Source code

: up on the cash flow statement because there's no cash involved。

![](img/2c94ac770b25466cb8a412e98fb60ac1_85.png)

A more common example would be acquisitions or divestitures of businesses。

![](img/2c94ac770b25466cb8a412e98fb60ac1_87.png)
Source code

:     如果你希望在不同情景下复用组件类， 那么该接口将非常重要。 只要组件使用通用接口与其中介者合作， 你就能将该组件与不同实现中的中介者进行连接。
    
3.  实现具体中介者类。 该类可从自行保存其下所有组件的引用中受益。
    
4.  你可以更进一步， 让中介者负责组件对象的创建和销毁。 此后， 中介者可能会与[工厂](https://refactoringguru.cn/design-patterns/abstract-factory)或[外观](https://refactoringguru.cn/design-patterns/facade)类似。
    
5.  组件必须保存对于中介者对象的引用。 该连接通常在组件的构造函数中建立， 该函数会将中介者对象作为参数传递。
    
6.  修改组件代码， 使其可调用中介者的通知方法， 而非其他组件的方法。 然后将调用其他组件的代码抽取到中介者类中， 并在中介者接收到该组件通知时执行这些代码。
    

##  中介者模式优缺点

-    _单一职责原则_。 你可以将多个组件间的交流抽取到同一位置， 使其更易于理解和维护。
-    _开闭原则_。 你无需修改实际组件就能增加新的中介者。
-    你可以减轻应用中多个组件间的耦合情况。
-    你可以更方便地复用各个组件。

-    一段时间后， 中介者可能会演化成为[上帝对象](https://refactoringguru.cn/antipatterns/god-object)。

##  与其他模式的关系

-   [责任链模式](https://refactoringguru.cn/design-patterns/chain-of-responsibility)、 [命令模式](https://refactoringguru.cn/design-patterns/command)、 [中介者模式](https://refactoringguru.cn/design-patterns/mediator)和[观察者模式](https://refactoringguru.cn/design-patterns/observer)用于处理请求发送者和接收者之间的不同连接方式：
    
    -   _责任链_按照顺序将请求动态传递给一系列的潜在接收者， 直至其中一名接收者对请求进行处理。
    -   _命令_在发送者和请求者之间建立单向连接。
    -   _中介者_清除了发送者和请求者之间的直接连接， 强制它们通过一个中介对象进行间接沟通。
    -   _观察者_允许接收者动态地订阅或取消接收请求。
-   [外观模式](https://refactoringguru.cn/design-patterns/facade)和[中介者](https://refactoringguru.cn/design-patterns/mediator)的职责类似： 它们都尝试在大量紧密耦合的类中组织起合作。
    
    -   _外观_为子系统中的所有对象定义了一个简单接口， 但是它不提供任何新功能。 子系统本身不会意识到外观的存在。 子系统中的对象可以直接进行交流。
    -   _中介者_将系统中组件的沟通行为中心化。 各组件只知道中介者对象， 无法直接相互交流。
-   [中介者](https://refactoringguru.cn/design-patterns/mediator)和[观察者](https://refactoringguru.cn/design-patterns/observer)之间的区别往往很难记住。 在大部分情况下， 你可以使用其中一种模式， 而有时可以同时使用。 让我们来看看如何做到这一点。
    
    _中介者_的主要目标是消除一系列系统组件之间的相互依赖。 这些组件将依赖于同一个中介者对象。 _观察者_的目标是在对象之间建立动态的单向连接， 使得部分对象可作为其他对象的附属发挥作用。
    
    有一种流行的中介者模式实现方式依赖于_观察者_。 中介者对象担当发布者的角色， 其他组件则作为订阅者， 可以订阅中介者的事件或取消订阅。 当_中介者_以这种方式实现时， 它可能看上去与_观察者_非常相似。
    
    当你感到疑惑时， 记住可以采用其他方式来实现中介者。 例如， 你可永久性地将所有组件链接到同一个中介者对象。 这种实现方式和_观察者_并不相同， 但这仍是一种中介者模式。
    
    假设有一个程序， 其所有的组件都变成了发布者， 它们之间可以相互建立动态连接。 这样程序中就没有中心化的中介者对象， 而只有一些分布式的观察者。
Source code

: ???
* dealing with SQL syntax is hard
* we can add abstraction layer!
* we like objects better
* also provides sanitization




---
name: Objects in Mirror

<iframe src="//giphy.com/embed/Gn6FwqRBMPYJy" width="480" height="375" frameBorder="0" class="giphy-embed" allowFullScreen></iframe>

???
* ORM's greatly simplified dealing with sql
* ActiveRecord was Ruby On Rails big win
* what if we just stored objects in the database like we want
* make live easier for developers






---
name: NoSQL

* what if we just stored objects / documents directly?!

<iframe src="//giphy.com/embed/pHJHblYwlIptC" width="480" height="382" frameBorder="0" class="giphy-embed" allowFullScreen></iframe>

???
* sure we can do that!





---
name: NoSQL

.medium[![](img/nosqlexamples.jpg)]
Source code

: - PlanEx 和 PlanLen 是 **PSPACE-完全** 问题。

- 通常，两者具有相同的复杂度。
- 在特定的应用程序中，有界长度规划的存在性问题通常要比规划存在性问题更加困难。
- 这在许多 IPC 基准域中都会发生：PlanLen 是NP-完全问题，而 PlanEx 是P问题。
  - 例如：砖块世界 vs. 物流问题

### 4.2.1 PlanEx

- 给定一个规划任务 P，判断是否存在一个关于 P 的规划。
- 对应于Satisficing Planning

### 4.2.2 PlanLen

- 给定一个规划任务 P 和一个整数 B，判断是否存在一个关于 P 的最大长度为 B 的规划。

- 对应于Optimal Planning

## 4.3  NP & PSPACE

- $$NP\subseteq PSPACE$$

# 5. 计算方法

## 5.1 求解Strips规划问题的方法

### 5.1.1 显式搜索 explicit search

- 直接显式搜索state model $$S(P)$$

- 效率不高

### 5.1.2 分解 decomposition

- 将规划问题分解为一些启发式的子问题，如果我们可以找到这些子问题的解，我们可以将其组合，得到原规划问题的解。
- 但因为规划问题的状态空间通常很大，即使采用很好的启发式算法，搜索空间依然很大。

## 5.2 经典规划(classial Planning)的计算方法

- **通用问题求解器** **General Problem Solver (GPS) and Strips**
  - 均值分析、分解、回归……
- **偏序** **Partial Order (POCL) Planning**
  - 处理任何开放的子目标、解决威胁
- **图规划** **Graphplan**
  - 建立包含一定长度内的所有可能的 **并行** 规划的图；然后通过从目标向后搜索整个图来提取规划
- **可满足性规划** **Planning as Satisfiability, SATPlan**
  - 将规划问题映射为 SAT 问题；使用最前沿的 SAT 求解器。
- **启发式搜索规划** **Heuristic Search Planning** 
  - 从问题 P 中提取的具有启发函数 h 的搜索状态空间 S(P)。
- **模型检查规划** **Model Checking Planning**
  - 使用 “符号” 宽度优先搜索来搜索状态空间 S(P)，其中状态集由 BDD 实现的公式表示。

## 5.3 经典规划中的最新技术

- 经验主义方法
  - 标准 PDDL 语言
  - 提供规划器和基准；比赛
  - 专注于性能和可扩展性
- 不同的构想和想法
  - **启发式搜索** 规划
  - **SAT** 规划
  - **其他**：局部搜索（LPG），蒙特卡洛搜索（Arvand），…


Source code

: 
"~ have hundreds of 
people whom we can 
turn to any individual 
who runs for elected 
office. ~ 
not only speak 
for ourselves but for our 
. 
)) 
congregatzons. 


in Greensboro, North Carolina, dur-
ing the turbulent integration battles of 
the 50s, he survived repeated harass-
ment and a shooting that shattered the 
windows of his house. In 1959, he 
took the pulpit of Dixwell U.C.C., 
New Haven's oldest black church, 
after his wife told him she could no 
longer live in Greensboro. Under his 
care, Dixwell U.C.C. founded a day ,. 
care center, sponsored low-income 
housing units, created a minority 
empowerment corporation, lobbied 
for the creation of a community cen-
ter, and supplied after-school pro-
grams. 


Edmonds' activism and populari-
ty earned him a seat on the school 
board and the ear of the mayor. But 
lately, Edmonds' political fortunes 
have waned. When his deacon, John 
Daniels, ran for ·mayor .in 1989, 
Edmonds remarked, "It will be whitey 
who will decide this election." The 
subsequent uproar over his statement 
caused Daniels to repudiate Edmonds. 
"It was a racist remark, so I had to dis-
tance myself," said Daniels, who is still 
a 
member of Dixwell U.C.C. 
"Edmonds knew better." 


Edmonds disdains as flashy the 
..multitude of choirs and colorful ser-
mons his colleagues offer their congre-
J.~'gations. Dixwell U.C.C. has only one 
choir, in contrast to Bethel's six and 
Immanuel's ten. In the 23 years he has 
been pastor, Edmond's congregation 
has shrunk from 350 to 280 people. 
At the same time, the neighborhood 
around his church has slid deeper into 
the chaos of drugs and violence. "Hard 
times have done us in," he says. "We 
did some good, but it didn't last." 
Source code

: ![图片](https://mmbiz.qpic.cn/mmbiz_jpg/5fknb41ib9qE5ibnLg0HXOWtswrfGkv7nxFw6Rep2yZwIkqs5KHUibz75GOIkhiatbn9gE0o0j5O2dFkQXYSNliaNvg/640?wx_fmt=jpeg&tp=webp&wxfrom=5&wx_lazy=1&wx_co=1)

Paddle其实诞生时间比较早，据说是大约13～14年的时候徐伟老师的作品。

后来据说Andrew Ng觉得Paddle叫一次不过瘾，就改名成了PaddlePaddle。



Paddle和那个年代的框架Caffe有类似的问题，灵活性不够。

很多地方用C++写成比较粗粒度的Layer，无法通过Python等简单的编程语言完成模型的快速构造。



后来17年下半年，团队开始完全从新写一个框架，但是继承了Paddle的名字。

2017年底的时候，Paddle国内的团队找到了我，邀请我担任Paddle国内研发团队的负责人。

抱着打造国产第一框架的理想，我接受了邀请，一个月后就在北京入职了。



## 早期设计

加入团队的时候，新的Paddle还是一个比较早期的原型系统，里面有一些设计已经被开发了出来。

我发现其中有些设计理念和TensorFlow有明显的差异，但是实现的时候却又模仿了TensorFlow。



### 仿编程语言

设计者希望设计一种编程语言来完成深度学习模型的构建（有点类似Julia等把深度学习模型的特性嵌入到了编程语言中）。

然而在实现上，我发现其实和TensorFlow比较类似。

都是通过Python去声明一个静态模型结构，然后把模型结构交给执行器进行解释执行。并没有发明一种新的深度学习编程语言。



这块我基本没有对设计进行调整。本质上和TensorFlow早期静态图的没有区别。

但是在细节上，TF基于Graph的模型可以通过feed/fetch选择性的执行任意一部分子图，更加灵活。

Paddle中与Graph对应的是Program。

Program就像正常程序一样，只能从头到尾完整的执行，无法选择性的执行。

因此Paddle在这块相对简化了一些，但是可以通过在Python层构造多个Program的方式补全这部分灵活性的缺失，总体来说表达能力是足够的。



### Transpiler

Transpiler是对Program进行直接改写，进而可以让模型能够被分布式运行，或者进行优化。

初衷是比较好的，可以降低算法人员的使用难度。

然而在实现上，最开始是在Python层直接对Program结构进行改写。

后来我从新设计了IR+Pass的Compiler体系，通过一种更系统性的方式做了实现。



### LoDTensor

···

Only one stretch of the entries above is wanted: the lines from the one containing "- 这在许多 IPC 基准域中都会发生：PlanLen" through the one containing "- 对应于Optimal Planning". Please reproduce it exactly.

- 这在许多 IPC 基准域中都会发生：PlanLen 是NP-完全问题，而 PlanEx 是P问题。
  - 例如：砖块世界 vs. 物流问题

### 4.2.1 PlanEx

- 给定一个规划任务 P，判断是否存在一个关于 P 的规划。
- 对应于Satisficing Planning

### 4.2.2 PlanLen

- 给定一个规划任务 P 和一个整数 B，判断是否存在一个关于 P 的最大长度为 B 的规划。

- 对应于Optimal Planning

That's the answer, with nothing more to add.